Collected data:
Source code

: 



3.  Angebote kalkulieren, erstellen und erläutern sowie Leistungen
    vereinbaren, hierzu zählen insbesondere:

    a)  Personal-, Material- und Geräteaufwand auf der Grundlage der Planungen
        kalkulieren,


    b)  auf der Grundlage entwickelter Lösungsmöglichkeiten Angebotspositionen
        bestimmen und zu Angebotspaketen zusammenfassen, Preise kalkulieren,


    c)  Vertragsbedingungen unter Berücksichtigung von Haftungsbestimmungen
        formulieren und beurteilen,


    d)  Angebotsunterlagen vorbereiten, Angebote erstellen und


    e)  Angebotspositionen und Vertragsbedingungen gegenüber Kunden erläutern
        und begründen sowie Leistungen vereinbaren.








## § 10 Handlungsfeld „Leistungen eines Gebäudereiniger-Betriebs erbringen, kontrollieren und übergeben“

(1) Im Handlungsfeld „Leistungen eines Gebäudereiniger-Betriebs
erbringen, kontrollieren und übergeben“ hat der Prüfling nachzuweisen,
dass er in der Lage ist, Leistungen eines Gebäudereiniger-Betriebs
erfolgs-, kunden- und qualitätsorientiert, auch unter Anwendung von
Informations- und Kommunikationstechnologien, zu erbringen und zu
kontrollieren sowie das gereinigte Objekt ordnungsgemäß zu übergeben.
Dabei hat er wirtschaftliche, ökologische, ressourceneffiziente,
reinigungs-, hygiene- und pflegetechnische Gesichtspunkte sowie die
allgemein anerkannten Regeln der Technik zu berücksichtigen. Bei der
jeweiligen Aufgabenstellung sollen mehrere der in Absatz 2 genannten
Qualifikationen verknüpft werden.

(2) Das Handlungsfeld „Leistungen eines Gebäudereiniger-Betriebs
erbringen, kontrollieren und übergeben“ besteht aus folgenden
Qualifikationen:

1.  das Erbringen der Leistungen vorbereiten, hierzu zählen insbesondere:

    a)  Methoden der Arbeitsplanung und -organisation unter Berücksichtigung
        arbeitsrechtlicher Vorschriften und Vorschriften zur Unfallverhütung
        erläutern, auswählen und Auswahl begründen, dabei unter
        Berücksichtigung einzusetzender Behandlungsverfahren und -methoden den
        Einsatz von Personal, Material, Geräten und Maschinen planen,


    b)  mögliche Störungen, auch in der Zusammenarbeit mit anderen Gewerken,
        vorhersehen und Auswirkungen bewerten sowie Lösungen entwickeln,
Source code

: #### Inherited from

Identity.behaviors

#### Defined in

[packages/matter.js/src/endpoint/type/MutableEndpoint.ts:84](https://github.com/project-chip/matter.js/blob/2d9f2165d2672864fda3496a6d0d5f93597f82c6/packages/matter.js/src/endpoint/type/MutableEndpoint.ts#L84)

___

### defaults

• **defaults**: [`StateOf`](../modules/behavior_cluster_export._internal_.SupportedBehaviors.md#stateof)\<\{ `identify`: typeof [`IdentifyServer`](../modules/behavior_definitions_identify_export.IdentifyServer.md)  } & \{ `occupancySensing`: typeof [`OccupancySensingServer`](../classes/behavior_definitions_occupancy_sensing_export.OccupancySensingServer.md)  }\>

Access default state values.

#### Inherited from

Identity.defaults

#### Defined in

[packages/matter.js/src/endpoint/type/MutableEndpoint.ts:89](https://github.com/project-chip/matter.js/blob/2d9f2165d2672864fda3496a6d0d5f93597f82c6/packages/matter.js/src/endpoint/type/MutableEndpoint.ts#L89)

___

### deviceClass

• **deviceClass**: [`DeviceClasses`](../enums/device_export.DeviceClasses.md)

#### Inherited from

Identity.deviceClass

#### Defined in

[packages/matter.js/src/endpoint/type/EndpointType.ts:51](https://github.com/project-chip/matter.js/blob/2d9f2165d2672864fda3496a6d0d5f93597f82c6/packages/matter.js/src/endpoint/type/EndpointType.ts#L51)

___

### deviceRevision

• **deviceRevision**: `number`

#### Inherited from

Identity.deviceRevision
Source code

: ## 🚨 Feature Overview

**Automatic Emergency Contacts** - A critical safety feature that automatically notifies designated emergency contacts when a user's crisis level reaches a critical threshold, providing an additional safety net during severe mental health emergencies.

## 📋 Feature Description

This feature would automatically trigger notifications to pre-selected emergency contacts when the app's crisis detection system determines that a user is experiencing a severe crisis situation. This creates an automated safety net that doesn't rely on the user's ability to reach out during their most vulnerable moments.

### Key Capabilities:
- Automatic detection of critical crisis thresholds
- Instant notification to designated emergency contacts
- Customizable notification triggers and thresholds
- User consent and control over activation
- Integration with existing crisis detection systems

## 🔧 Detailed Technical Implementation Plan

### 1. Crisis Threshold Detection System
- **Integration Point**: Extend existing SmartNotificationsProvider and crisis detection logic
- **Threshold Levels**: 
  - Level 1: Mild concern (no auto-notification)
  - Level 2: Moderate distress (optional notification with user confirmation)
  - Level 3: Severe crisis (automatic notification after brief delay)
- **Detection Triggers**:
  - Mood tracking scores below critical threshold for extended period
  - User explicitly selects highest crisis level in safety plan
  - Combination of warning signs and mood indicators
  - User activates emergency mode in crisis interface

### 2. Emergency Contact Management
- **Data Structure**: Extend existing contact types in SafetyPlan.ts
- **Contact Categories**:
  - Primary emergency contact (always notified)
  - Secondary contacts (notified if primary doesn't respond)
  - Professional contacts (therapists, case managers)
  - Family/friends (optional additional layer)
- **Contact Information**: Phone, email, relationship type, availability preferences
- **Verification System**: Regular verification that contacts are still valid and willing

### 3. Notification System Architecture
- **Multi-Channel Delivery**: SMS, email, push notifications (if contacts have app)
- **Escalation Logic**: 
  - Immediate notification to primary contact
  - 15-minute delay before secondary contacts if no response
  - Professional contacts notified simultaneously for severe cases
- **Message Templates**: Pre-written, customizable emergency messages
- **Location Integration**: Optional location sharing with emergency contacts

→ **TASK DIRECTIONS**:
Rewrite the whole listing above, putting "Prüfungsbereich" wherever "Handlungsfeld" appears and keeping everything else the same.

→ **RESULT**:
Source code

: 



3.  Angebote kalkulieren, erstellen und erläutern sowie Leistungen
    vereinbaren, hierzu zählen insbesondere:

    a)  Personal-, Material- und Geräteaufwand auf der Grundlage der Planungen
        kalkulieren,


    b)  auf der Grundlage entwickelter Lösungsmöglichkeiten Angebotspositionen
        bestimmen und zu Angebotspaketen zusammenfassen, Preise kalkulieren,


    c)  Vertragsbedingungen unter Berücksichtigung von Haftungsbestimmungen
        formulieren und beurteilen,


    d)  Angebotsunterlagen vorbereiten, Angebote erstellen und


    e)  Angebotspositionen und Vertragsbedingungen gegenüber Kunden erläutern
        und begründen sowie Leistungen vereinbaren.








## § 10 Prüfungsbereich „Leistungen eines Gebäudereiniger-Betriebs erbringen, kontrollieren und übergeben“

(1) Im Prüfungsbereich „Leistungen eines Gebäudereiniger-Betriebs
erbringen, kontrollieren und übergeben“ hat der Prüfling nachzuweisen,
dass er in der Lage ist, Leistungen eines Gebäudereiniger-Betriebs
erfolgs-, kunden- und qualitätsorientiert, auch unter Anwendung von
Informations- und Kommunikationstechnologien, zu erbringen und zu
kontrollieren sowie das gereinigte Objekt ordnungsgemäß zu übergeben.
Dabei hat er wirtschaftliche, ökologische, ressourceneffiziente,
reinigungs-, hygiene- und pflegetechnische Gesichtspunkte sowie die
allgemein anerkannten Regeln der Technik zu berücksichtigen. Bei der
jeweiligen Aufgabenstellung sollen mehrere der in Absatz 2 genannten
Qualifikationen verknüpft werden.

(2) Das Prüfungsbereich „Leistungen eines Gebäudereiniger-Betriebs
erbringen, kontrollieren und übergeben“ besteht aus folgenden
Qualifikationen:

1.  das Erbringen der Leistungen vorbereiten, hierzu zählen insbesondere:

    a)  Methoden der Arbeitsplanung und -organisation unter Berücksichtigung
        arbeitsrechtlicher Vorschriften und Vorschriften zur Unfallverhütung
        erläutern, auswählen und Auswahl begründen, dabei unter
        Berücksichtigung einzusetzender Behandlungsverfahren und -methoden den
        Einsatz von Personal, Material, Geräten und Maschinen planen,


    b)  mögliche Störungen, auch in der Zusammenarbeit mit anderen Gewerken,
        vorhersehen und Auswirkungen bewerten sowie Lösungen entwickeln,
Source code

: #### Inherited from

Identity.behaviors

#### Defined in

[packages/matter.js/src/endpoint/type/MutableEndpoint.ts:84](https://github.com/project-chip/matter.js/blob/2d9f2165d2672864fda3496a6d0d5f93597f82c6/packages/matter.js/src/endpoint/type/MutableEndpoint.ts#L84)

___

### defaults

• **defaults**: [`StateOf`](../modules/behavior_cluster_export._internal_.SupportedBehaviors.md#stateof)\<\{ `identify`: typeof [`IdentifyServer`](../modules/behavior_definitions_identify_export.IdentifyServer.md)  } & \{ `occupancySensing`: typeof [`OccupancySensingServer`](../classes/behavior_definitions_occupancy_sensing_export.OccupancySensingServer.md)  }\>

Access default state values.

#### Inherited from

Identity.defaults

#### Defined in

[packages/matter.js/src/endpoint/type/MutableEndpoint.ts:89](https://github.com/project-chip/matter.js/blob/2d9f2165d2672864fda3496a6d0d5f93597f82c6/packages/matter.js/src/endpoint/type/MutableEndpoint.ts#L89)

___

### deviceClass

• **deviceClass**: [`DeviceClasses`](../enums/device_export.DeviceClasses.md)

#### Inherited from

Identity.deviceClass

#### Defined in

[packages/matter.js/src/endpoint/type/EndpointType.ts:51](https://github.com/project-chip/matter.js/blob/2d9f2165d2672864fda3496a6d0d5f93597f82c6/packages/matter.js/src/endpoint/type/EndpointType.ts#L51)

___

### deviceRevision

• **deviceRevision**: `number`

#### Inherited from

Identity.deviceRevision
Source code

: ## 🚨 Feature Overview

**Automatic Emergency Contacts** - A critical safety feature that automatically notifies designated emergency contacts when a user's crisis level reaches a critical threshold, providing an additional safety net during severe mental health emergencies.

## 📋 Feature Description

This feature would automatically trigger notifications to pre-selected emergency contacts when the app's crisis detection system determines that a user is experiencing a severe crisis situation. This creates an automated safety net that doesn't rely on the user's ability to reach out during their most vulnerable moments.

### Key Capabilities:
- Automatic detection of critical crisis thresholds
- Instant notification to designated emergency contacts
- Customizable notification triggers and thresholds
- User consent and control over activation
- Integration with existing crisis detection systems

## 🔧 Detailed Technical Implementation Plan

### 1. Crisis Threshold Detection System
- **Integration Point**: Extend existing SmartNotificationsProvider and crisis detection logic
- **Threshold Levels**: 
  - Level 1: Mild concern (no auto-notification)
  - Level 2: Moderate distress (optional notification with user confirmation)
  - Level 3: Severe crisis (automatic notification after brief delay)
- **Detection Triggers**:
  - Mood tracking scores below critical threshold for extended period
  - User explicitly selects highest crisis level in safety plan
  - Combination of warning signs and mood indicators
  - User activates emergency mode in crisis interface

### 2. Emergency Contact Management
- **Data Structure**: Extend existing contact types in SafetyPlan.ts
- **Contact Categories**:
  - Primary emergency contact (always notified)
  - Secondary contacts (notified if primary doesn't respond)
  - Professional contacts (therapists, case managers)
  - Family/friends (optional additional layer)
- **Contact Information**: Phone, email, relationship type, availability preferences
- **Verification System**: Regular verification that contacts are still valid and willing

### 3. Notification System Architecture
- **Multi-Channel Delivery**: SMS, email, push notifications (if contacts have app)
- **Escalation Logic**: 
  - Immediate notification to primary contact
  - 15-minute delay before secondary contacts if no response
  - Professional contacts notified simultaneously for severe cases
- **Message Templates**: Pre-written, customizable emergency messages
- **Location Integration**: Optional location sharing with emergency contacts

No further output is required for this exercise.